MATERIAL FOR THIS TASK:
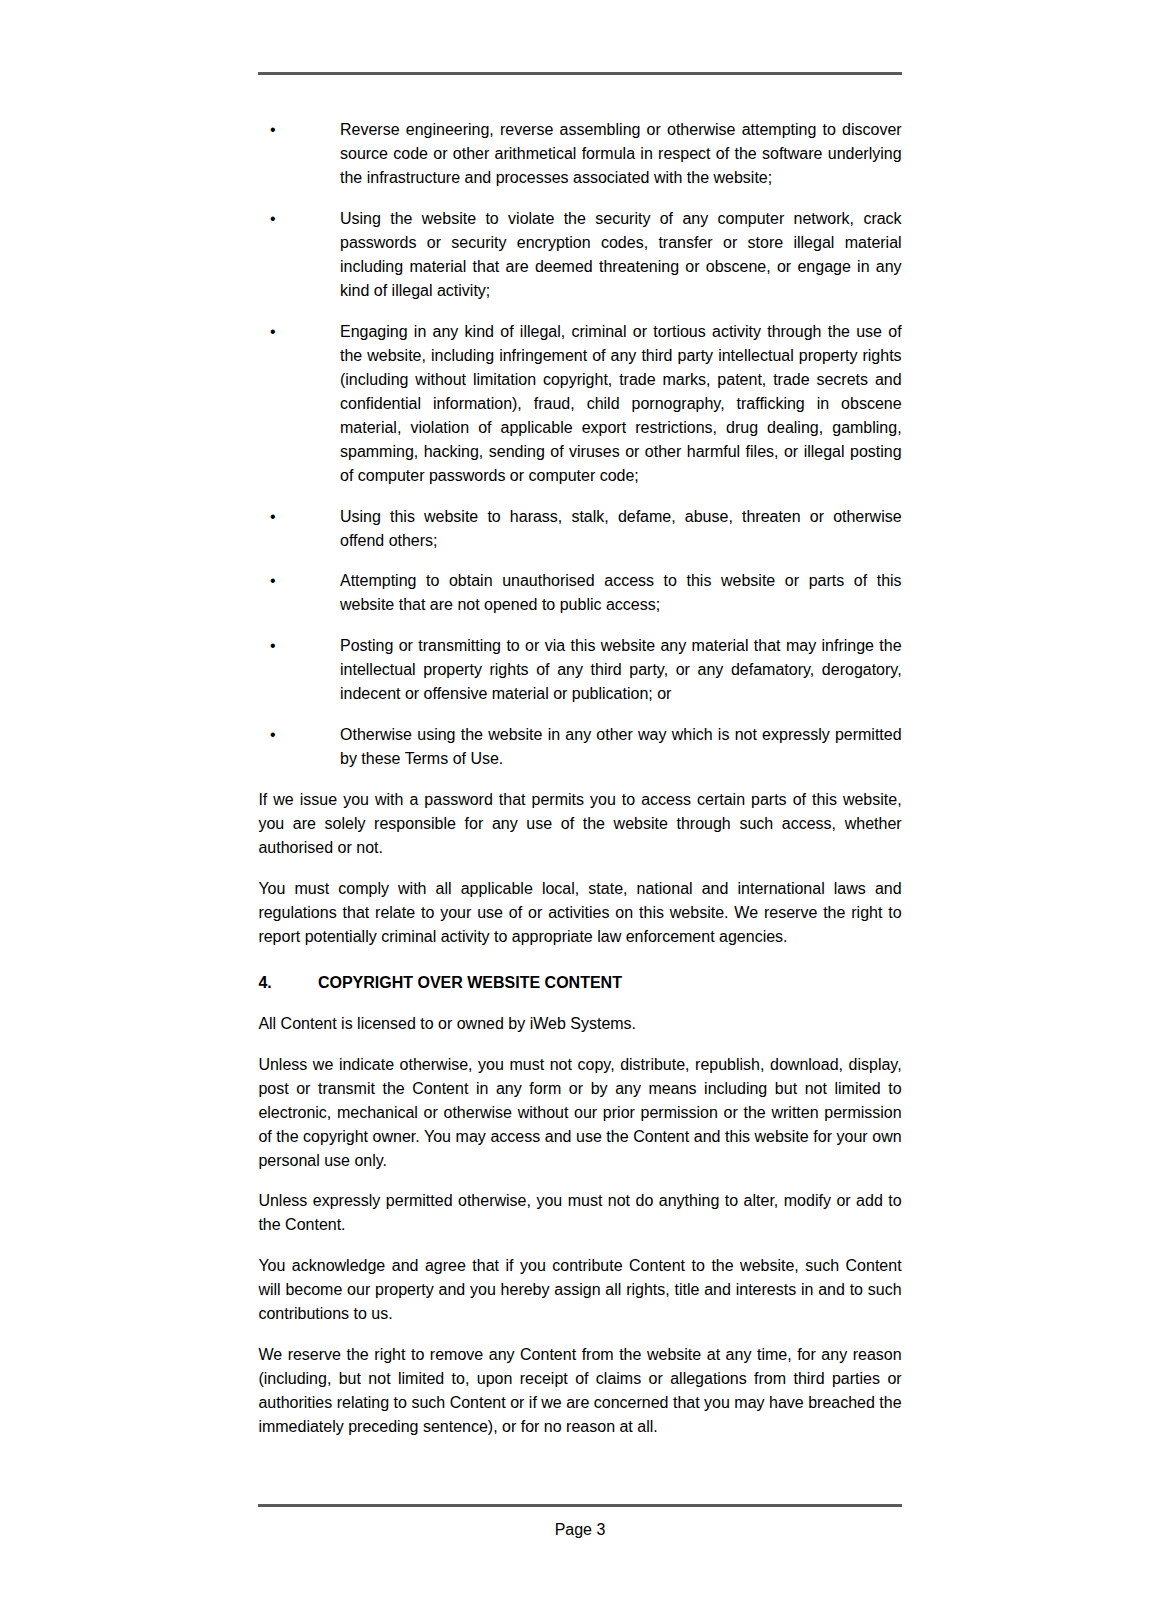Reverse engineering, reverse assembling or otherwise attempting to discover source code or other arithmetical formula in respect of the software underlying the infrastructure and processes associated with the website;
Using the website to violate the security of any computer network, crack passwords or security encryption codes, transfer or store illegal material including material that are deemed threatening or obscene, or engage in any kind of illegal activity;
Engaging in any kind of illegal, criminal or tortious activity through the use of the website, including infringement of any third party intellectual property rights (including without limitation copyright, trade marks, patent, trade secrets and confidential information), fraud, child pornography, trafficking in obscene material, violation of applicable export restrictions, drug dealing, gambling, spamming, hacking, sending of viruses or other harmful files, or illegal posting of computer passwords or computer code;
Using this website to harass, stalk, defame, abuse, threaten or otherwise offend others;
Attempting to obtain unauthorised access to this website or parts of this website that are not opened to public access;
Posting or transmitting to or via this website any material that may infringe the intellectual property rights of any third party, or any defamatory, derogatory, indecent or offensive material or publication; or
Otherwise using the website in any other way which is not expressly permitted by these Terms of Use.
If we issue you with a password that permits you to access certain parts of this website, you are solely responsible for any use of the website through such access, whether authorised or not.
You must comply with all applicable local, state, national and international laws and regulations that relate to your use of or activities on this website. We reserve the right to report potentially criminal activity to appropriate law enforcement agencies.
4. Copyright over website content
All Content is licensed to or owned by iWeb Systems.
Unless we indicate otherwise, you must not copy, distribute, republish, download, display, post or transmit the Content in any form or by any means including but not limited to electronic, mechanical or otherwise without our prior permission or the written permission of the copyright owner. You may access and use the Content and this website for your own personal use only.
Unless expressly permitted otherwise, you must not do anything to alter, modify or add to the Content.
You acknowledge and agree that if you contribute Content to the website, such Content will become our property and you hereby assign all rights, title and interests in and to such contributions to us.
We reserve the right to remove any Content from the website at any time, for any reason (including, but not limited to, upon receipt of claims or allegations from third parties or authorities relating to such Content or if we are concerned that you may have breached the immediately preceding sentence), or for no reason at all.
Page 3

ABOUT THIS TASK: State the number of lines in the data that include the string "permitted", and add nothing else.

RESPONSE BELOW: 2